-- START OF EXCERPTED RECORDS --

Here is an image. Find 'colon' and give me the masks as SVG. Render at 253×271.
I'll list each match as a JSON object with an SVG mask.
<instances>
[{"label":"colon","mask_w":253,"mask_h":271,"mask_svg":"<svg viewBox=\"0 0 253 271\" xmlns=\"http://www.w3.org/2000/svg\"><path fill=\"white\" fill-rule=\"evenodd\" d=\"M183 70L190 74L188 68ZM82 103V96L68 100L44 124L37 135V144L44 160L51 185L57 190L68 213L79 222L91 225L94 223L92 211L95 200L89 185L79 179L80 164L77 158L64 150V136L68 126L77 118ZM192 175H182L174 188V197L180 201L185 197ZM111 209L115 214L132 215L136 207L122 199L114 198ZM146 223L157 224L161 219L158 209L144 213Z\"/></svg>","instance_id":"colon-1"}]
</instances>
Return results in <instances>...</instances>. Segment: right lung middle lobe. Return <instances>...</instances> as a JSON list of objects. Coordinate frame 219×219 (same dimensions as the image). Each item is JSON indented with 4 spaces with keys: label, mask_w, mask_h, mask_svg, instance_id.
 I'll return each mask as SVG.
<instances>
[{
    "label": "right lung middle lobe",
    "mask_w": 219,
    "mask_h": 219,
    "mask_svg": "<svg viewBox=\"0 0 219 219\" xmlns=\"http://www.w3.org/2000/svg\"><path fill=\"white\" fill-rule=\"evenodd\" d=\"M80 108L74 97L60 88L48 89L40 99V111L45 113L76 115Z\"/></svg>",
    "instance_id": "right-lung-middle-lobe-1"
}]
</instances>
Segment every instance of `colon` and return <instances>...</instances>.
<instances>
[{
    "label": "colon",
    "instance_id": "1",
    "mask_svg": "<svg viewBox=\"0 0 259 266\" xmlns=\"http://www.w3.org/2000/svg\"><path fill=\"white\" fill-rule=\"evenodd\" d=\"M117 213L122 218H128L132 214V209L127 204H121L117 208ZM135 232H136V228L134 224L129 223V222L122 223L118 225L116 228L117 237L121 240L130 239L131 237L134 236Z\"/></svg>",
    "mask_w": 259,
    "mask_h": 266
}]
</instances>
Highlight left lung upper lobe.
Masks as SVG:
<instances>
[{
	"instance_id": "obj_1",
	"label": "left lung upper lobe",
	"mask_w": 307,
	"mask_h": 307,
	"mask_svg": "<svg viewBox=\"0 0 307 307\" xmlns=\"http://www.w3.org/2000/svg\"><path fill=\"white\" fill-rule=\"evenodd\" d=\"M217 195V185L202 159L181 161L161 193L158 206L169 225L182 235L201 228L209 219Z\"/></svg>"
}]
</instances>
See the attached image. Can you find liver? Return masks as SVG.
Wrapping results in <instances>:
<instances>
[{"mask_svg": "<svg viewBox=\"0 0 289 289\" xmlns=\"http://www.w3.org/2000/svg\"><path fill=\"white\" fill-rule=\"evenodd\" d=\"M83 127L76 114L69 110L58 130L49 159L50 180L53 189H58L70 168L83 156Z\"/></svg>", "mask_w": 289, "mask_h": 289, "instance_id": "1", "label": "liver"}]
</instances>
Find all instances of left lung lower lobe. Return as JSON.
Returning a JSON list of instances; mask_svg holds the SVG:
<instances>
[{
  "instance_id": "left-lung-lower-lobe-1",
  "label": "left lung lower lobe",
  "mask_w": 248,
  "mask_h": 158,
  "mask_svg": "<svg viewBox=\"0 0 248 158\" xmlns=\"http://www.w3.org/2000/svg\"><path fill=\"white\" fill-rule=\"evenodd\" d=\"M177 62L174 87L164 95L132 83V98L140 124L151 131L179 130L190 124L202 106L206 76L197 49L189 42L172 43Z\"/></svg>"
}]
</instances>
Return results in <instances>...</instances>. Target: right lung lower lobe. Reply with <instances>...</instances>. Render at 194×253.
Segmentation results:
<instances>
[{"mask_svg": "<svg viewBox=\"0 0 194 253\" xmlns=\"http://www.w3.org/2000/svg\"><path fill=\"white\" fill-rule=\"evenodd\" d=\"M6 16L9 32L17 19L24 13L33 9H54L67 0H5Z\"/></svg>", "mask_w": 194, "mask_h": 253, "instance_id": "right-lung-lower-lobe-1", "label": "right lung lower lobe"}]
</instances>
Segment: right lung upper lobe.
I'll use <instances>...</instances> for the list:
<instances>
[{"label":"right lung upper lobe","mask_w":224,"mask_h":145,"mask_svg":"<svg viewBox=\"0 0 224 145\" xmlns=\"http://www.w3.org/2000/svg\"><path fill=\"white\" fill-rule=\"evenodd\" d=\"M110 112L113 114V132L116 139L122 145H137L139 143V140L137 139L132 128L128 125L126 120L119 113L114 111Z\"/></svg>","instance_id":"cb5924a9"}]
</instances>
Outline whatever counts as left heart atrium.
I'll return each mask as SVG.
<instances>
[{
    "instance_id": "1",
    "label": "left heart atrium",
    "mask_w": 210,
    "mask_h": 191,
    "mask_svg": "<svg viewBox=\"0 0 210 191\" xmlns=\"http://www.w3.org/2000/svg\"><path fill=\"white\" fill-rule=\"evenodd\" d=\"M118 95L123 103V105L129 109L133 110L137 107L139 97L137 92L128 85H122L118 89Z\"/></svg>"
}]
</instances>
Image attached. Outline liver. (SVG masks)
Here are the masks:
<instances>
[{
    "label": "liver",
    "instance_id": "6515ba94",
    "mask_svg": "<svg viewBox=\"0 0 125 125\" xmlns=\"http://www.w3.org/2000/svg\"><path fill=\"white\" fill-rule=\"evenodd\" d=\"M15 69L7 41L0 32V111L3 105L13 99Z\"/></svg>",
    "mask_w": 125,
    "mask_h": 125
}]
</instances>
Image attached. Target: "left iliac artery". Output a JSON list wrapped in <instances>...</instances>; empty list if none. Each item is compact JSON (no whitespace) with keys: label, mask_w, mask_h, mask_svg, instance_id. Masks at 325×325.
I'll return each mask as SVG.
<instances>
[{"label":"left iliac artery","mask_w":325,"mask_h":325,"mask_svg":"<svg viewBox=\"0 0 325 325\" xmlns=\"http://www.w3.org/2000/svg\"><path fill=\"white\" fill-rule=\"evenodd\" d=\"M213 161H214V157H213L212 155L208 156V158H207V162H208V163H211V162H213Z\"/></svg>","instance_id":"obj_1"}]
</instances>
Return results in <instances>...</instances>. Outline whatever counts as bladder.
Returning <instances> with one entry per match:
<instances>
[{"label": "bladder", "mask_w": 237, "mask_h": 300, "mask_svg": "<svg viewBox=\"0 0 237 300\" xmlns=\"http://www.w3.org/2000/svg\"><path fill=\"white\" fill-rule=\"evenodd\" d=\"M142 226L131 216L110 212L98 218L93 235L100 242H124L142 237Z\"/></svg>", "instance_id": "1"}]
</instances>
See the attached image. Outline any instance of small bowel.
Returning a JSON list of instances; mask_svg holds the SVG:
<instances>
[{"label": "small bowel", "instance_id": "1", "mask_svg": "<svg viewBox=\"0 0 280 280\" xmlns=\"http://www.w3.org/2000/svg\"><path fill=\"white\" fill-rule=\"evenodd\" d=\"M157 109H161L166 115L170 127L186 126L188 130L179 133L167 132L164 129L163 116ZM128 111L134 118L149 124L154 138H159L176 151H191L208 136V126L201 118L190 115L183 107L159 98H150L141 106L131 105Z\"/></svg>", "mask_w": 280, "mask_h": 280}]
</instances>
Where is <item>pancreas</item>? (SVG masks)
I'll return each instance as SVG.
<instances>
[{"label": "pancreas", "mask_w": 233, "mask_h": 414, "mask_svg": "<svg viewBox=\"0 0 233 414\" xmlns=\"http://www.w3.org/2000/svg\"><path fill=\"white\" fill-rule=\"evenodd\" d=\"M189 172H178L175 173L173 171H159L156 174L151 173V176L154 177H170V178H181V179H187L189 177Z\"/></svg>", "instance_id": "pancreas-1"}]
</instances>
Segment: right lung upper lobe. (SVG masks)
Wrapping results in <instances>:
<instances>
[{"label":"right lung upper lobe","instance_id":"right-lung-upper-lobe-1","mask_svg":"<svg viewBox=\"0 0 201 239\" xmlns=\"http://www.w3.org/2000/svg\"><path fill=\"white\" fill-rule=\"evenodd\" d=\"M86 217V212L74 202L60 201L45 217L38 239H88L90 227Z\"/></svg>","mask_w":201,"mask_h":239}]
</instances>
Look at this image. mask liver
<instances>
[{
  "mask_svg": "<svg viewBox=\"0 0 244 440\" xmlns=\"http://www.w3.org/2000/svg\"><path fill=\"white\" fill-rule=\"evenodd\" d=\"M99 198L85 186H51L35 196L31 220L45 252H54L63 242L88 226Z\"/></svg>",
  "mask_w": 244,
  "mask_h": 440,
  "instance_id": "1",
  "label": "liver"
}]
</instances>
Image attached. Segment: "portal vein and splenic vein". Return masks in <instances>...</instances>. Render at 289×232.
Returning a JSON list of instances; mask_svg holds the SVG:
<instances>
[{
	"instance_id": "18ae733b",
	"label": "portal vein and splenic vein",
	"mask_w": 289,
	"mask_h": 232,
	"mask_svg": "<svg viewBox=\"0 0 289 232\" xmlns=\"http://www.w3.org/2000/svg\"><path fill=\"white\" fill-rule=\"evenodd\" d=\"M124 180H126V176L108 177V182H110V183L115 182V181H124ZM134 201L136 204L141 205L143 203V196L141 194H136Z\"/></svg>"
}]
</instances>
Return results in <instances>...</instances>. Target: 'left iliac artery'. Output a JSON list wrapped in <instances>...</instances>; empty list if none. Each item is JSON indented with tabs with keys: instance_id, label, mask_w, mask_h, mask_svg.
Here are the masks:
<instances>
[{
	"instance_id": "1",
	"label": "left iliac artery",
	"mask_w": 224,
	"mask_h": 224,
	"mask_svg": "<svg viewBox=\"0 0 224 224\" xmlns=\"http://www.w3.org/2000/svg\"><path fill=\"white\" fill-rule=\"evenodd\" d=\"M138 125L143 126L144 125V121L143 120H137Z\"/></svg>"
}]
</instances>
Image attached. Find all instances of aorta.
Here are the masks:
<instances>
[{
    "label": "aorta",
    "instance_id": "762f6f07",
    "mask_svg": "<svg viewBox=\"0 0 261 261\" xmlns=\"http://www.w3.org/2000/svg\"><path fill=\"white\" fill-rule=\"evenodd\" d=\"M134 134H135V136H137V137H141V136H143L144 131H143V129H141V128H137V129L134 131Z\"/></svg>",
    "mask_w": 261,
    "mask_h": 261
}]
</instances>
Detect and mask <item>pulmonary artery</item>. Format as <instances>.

-- END OF EXCERPTED RECORDS --

* REQUIRED TASK
Please report how many of the lines above contain the string "empty". Reply with the number only.

* COMPLETED TASK
2